Can't wait to see IDE auto complete support for configuration settings json file based on defined bindings in code. Intellij IDEA does for spring boot configuration settings. Is VS/C# so far from Java ecosystem?

Avatar for Peter Peter wrote on 08 Mar 2023

Hi Paul,
binding to list of objects or types (string, int ...) is not supported?

public record Foo(IEnumerable<string> Bars);

Avatar for Paul Hiles Paul Hiles wrote on 10 Mar 2023

@Peter - lists are not currently supported but PRs are welcome :-)

Avatar for César Adriel Airaldo César Adriel Airaldo wrote on 20 Nov 2023

Hello Paul! Brilliant content! To my surprise, this is a topic for which there is not much discussion, in fact, yours was the only quality discussion I found, detailing the actual problem, and possible solutions.

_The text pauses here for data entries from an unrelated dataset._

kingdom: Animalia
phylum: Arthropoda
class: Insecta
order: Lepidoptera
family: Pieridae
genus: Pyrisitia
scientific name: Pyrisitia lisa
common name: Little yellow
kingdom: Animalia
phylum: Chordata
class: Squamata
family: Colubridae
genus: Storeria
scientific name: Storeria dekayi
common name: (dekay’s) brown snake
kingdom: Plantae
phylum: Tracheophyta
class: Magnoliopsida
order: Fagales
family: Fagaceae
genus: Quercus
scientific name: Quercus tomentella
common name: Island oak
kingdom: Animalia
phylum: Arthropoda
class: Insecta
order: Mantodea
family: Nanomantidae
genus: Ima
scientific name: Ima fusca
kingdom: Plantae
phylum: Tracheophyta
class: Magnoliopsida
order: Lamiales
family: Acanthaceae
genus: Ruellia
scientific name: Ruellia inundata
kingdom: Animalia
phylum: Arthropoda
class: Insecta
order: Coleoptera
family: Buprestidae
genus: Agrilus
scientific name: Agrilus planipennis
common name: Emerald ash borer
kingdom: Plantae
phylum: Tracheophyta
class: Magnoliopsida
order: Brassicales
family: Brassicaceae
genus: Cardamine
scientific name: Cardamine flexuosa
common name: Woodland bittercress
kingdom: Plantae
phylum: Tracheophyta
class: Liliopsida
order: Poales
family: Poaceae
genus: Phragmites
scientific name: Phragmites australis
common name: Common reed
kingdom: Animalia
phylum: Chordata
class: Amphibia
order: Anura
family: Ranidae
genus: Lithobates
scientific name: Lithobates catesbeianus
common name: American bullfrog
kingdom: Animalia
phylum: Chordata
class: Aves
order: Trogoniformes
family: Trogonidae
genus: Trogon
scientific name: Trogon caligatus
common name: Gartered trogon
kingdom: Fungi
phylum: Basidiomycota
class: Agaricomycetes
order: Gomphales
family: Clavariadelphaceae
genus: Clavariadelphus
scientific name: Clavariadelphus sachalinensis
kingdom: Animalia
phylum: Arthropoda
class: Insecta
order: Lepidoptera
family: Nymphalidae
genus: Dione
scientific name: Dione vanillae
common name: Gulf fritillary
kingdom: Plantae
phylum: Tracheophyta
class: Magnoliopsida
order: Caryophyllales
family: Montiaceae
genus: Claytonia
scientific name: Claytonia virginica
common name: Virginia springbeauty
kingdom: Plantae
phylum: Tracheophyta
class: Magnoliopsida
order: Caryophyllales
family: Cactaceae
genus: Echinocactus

Your library is great :) thank you!

I tell you that the approach that I have been using as a "good practice" is that for each Configuration class (for example MySettingClass), I create a class that extends it, and has the "GetMySettingClass" method. In it, I use the classic GetSection, and after that I configure all the exceptions that I want to throw if any of the binded properties is null or in the form I require.

I know we have the ability to validate our configuration classes in OptionPattern now. But what if I don't want to generate the configuration class as a dependency because I'm only going to use it once?

Thanks for your thoughts and reflections on this!